Quella di Cabernardi è a proprio modo una vicenda attuale, che si può rileggere in tante altre realtà, prima tra tutte Fabriano. «Uno sguardo verso il futuro assicurato dai tanti ragazzi presenti, tutti allievi del liceo scientifico di Sassoferrato e dal luogo stesso in cui il convegno si è svolto, cioè quella che un tempo era la cisterna contenente la nafta necessaria a muovere gli impianti della miniera e che oggi è stata bonificata diventando un auditorium a servizio del parco archeominerario e del museo dei minatori gestiti dall’associazione culturale “La Miniera”, che è nata dal desiderio degli abitanti di Cabernardi, figli e nipoti di quei minatori coraggiosi, di recuperare la memoria di cosa la miniera abbia significato per il loro paese e per i suoi abitanti».

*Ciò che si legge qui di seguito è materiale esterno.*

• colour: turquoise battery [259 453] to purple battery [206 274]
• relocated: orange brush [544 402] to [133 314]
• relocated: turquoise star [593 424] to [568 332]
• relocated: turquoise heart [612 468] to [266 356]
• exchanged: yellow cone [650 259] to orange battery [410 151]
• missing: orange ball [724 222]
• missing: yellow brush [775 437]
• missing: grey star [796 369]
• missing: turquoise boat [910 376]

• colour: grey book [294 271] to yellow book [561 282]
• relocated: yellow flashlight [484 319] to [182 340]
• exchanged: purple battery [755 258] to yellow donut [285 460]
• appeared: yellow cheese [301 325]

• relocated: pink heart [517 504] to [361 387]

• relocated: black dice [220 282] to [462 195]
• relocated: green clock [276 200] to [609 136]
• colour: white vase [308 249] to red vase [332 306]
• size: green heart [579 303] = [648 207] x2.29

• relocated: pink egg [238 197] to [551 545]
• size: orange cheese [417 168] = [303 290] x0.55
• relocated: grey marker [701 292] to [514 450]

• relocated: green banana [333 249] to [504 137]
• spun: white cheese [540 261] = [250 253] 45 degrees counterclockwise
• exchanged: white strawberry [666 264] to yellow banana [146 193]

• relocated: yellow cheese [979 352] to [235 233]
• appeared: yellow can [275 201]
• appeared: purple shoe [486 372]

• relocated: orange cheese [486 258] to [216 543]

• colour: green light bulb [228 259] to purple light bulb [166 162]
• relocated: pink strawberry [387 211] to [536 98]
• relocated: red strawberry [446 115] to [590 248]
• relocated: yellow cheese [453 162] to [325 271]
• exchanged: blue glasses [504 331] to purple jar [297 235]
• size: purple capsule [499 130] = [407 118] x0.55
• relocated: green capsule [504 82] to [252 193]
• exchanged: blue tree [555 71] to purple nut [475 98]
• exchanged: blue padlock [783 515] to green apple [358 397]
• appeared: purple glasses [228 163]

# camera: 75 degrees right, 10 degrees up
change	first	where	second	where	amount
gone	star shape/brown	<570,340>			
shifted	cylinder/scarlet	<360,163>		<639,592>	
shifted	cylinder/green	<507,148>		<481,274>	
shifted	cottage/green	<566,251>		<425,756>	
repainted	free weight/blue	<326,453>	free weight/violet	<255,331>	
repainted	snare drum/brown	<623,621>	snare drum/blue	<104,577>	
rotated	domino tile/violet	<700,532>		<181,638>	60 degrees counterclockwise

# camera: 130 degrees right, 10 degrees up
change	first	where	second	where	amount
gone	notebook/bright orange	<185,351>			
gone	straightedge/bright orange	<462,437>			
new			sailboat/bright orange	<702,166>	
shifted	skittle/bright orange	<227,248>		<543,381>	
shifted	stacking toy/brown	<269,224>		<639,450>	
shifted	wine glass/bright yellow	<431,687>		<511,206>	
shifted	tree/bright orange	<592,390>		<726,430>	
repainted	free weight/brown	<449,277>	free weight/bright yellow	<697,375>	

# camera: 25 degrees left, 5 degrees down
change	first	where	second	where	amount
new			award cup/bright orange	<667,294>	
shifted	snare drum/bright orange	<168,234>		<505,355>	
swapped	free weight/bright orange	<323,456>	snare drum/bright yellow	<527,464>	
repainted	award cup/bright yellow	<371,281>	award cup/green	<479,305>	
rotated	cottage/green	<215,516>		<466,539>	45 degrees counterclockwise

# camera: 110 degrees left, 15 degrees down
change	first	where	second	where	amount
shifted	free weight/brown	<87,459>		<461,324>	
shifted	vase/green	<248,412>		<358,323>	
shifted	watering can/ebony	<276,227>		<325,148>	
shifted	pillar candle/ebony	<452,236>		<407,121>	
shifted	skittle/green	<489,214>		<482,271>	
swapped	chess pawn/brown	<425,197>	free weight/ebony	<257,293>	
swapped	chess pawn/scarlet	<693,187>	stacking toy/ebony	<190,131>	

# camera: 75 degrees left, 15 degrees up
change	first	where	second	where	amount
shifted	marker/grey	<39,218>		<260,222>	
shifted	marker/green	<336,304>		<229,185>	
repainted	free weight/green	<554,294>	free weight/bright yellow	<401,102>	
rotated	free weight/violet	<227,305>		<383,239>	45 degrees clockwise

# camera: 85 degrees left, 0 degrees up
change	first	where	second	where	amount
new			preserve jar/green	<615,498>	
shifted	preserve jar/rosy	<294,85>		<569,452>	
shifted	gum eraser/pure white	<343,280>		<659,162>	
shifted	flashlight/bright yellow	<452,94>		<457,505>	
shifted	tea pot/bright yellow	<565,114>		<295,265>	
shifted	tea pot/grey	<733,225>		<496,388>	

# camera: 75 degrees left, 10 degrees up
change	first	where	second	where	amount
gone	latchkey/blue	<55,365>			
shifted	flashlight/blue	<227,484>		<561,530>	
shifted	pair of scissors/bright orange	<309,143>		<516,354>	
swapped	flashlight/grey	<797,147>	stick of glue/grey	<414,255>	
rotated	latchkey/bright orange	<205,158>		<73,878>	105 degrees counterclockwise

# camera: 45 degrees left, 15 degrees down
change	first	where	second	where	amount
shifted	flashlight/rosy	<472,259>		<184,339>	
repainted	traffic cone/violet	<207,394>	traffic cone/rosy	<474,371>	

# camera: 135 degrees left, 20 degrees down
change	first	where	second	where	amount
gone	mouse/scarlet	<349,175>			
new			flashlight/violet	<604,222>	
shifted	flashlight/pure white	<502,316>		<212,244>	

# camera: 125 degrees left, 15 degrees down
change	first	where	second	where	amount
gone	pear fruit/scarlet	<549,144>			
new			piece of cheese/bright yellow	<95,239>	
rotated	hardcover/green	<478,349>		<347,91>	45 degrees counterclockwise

La Montecatini, azienda proprietaria del polo di estrazione di Cabernardi e Percozzone e degli impianti di raffinazione di Bellisio Solfare, aveva deciso di dismettere l’attività nella zona, a causa dello zolfo in esaurimento qui, delle mutate condizioni economiche che il dopoguerra portava con sé, dello zolfo stesso che si avviava a diventare materiale più conveniente da importare che da estrarre. «Il punto è che per come aveva impostato la propria attività e per l’importanza che ricopriva a livello nazionale, la Montecatini aveva la capacità di chiudere l’azienda senza curarsi del volere o del bene dei suoi lavoratori, per quanto la forza e il coraggio di questi ultimi sia stata, e sia tutt’oggi, esemplare. Decenni più tardi siamo in grado di cogliere una sfumatura diversa della vicenda, che i sindacati hanno saputo scoprire e mettere a servizio degli ex lavoratori della miniera, sapendo leggere in modo accorto la legge 36/1974, che offriva la possibilità di rendere un risarcimento, almeno parziale e sotto il punto di vista previdenziale, ai torti e alle violenze che i lavoratori avevano subito e vissuto».
La giornata del 28 maggio scorso, resa ora indelebile con la pubblicazione degli atti, «ha segnato un momento di unitarietà e di crescita ed è stata pensata come un momento di ricordo e una occasione di formazione, perché dalla storia dobbiamo essere in grado di trarre gli insegnamenti necessari a non cadere negli stessi errori del passato», concludono i sindacati.